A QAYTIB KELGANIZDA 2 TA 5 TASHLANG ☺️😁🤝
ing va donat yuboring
==
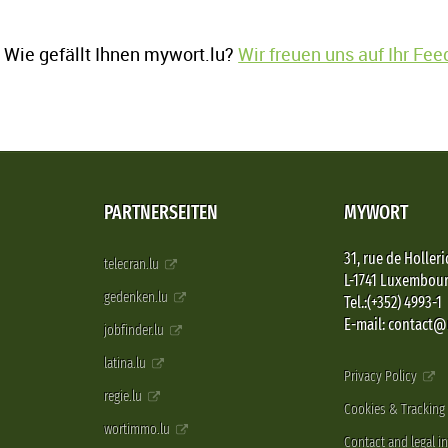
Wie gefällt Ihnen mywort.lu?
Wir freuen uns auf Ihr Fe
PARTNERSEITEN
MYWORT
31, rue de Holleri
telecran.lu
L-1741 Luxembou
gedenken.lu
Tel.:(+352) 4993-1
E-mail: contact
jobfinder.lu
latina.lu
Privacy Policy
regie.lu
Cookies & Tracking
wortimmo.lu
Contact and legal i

WHAT THIS TASK INVOLVES:
Using only the listing above, restate exactly the lines from the line containing "31, rue de Holleri" through the line containing "Contact and legal i", both included.

EXERCISE RESULT:
31, rue de Holleri
telecran.lu
L-1741 Luxembou
gedenken.lu
Tel.:(+352) 4993-1
E-mail: contact
jobfinder.lu
latina.lu
Privacy Policy
regie.lu
Cookies & Tracking
wortimmo.lu
Contact and legal i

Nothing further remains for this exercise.